# [EXERCISE BRIEF]
Copy the records that follow exactly as written, but not their pictures.

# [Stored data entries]
* * *

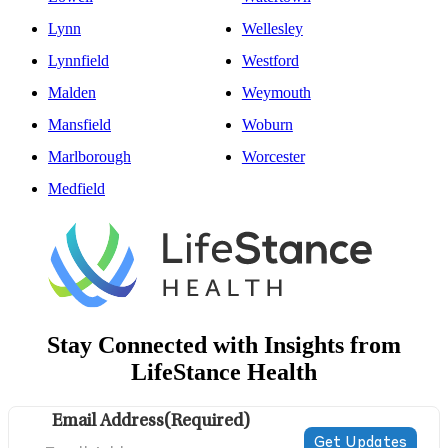
Lynn
Wellesley
Lynnfield
Westford
Malden
Weymouth
Mansfield
Woburn
Marlborough
Worcester
Medfield
Stay Connected with Insights from
LifeStance Health
Email Address
(Required)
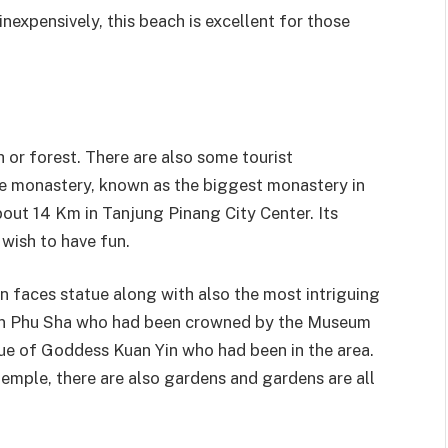
nexpensively, this beach is excellent for those
h or forest. There are also some tourist
he monastery, known as the biggest monastery in
about 14 Km in Tanjung Pinang City Center. Its
 wish to have fun.
on faces statue along with also the most intriguing
 Yin Phu Sha who had been crowned by the Museum
ue of Goddess Kuan Yin who had been in the area.
temple, there are also gardens and gardens are all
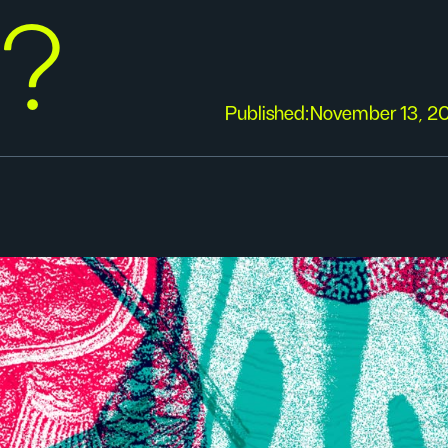
y?
Published:
November 13, 2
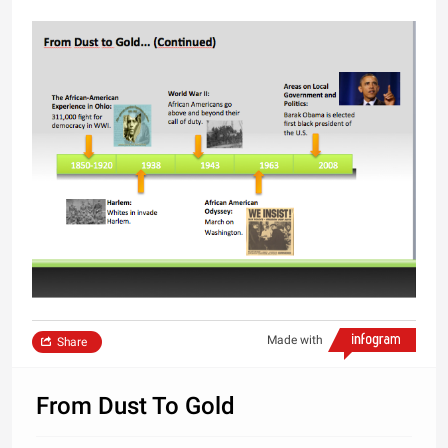
Made with
Share
From Dust To Gold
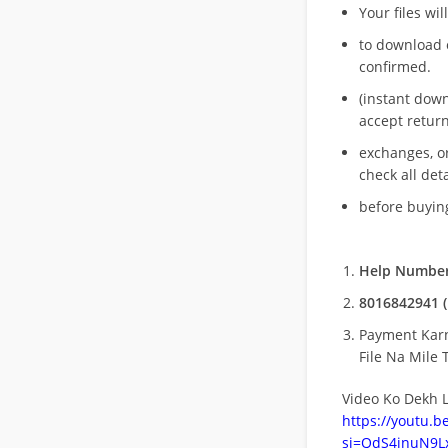
Your files wil
to download 
confirmed.
(instant dow
accept return
exchanges, o
check all deta
before buying
Help Number
8016842941 (
Payment Kar
File Na Mile T
Video Ko Dekh L
https://youtu.
si=QdS4inuN9Lx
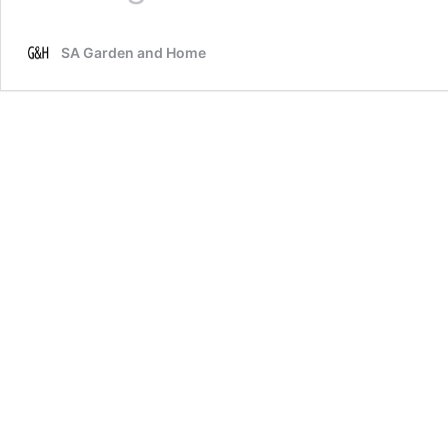
to
eliminate
SA Garden and Home
ants
in
indoor
houseplants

* * *

# [EXERCISE OUTPUT]
Lynn
Wellesley
Lynnfield
Westford
Malden
Weymouth
Mansfield
Woburn
Marlborough
Worcester
Medfield
Stay Connected with Insights from
LifeStance Health
Email Address
(Required)
nexpensively, this beach is excellent for those
h or forest. There are also some tourist
he monastery, known as the biggest monastery in
about 14 Km in Tanjung Pinang City Center. Its
 wish to have fun.
on faces statue along with also the most intriguing
 Yin Phu Sha who had been crowned by the Museum
ue of Goddess Kuan Yin who had been in the area.
temple, there are also gardens and gardens are all
y?
Published:
November 13, 2
Made with
Share
From Dust To Gold
Your files wil
to download 
confirmed.
(instant dow
accept return
exchanges, o
check all deta
before buying
Help Number
8016842941 (
Payment Kar
File Na Mile T
Video Ko Dekh L
https://youtu.
si=QdS4inuN9Lx
to
eliminate
SA Garden and Home
ants
in
indoor
houseplants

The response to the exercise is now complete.